▸ What to produce:
From the records below, extract all the text exactly and leave the images behind.

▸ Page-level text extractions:
------------------------------------------------------------
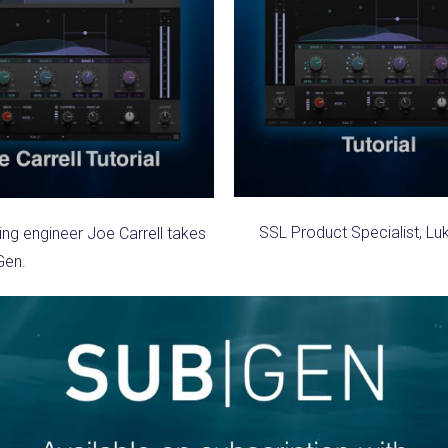
SSL Product Specialist, Lu
g engineer Joe Carrell takes
Gen.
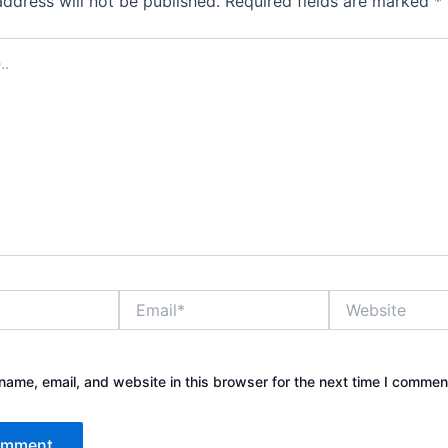
address will not be published.
Required fields are marked
*
Email*
Website
ame, email, and website in this browser for the next time I commen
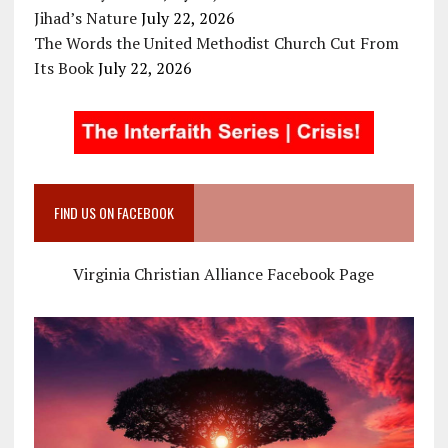
Jihad’s Nature
July 22, 2026
The Words the United Methodist Church Cut From
Its Book
July 22, 2026
FIND US ON FACEBOOK
Virginia Christian Alliance Facebook Page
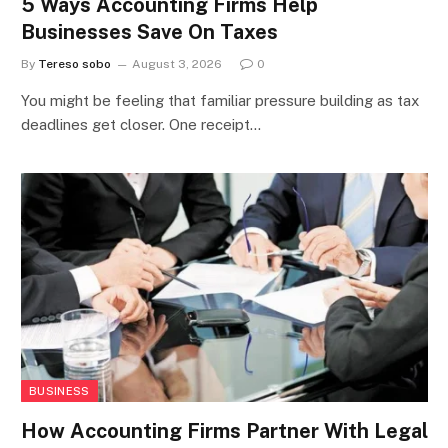
5 Ways Accounting Firms Help
Businesses Save On Taxes
By
Tereso sobo
August 3, 2026
0
You might be feeling that familiar pressure building as tax
deadlines get closer. One receipt…
BUSINESS
How Accounting Firms Partner With Legal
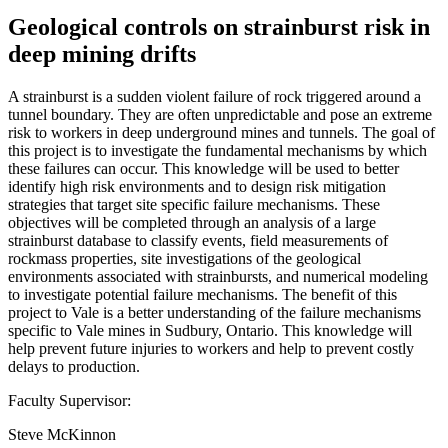
Geological controls on strainburst risk in
deep mining drifts
A strainburst is a sudden violent failure of rock triggered around a
tunnel boundary. They are often unpredictable and pose an extreme
risk to workers in deep underground mines and tunnels. The goal of
this project is to investigate the fundamental mechanisms by which
these failures can occur. This knowledge will be used to better
identify high risk environments and to design risk mitigation
strategies that target site specific failure mechanisms. These
objectives will be completed through an analysis of a large
strainburst database to classify events, field measurements of
rockmass properties, site investigations of the geological
environments associated with strainbursts, and numerical modeling
to investigate potential failure mechanisms. The benefit of this
project to Vale is a better understanding of the failure mechanisms
specific to Vale mines in Sudbury, Ontario. This knowledge will
help prevent future injuries to workers and help to prevent costly
delays to production.
Faculty Supervisor:
Steve McKinnon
------------------------------------------------------------
▸ Answer for the task:
SSL Product Specialist, Lu
g engineer Joe Carrell takes
Gen.
address will not be published.
Required fields are marked
*
Email*
Website
ame, email, and website in this browser for the next time I commen
Jihad’s Nature
July 22, 2026
The Words the United Methodist Church Cut From
Its Book
July 22, 2026
FIND US ON FACEBOOK
Virginia Christian Alliance Facebook Page
5 Ways Accounting Firms Help
Businesses Save On Taxes
By
Tereso sobo
August 3, 2026
0
You might be feeling that familiar pressure building as tax
deadlines get closer. One receipt…
BUSINESS
How Accounting Firms Partner With Legal
Geological controls on strainburst risk in
deep mining drifts
A strainburst is a sudden violent failure of rock triggered around a
tunnel boundary. They are often unpredictable and pose an extreme
risk to workers in deep underground mines and tunnels. The goal of
this project is to investigate the fundamental mechanisms by which
these failures can occur. This knowledge will be used to better
identify high risk environments and to design risk mitigation
strategies that target site specific failure mechanisms. These
objectives will be completed through an analysis of a large
strainburst database to classify events, field measurements of
rockmass properties, site investigations of the geological
environments associated with strainbursts, and numerical modeling
to investigate potential failure mechanisms. The benefit of this
project to Vale is a better understanding of the failure mechanisms
specific to Vale mines in Sudbury, Ontario. This knowledge will
help prevent future injuries to workers and help to prevent costly
delays to production.
Faculty Supervisor:
Steve McKinnon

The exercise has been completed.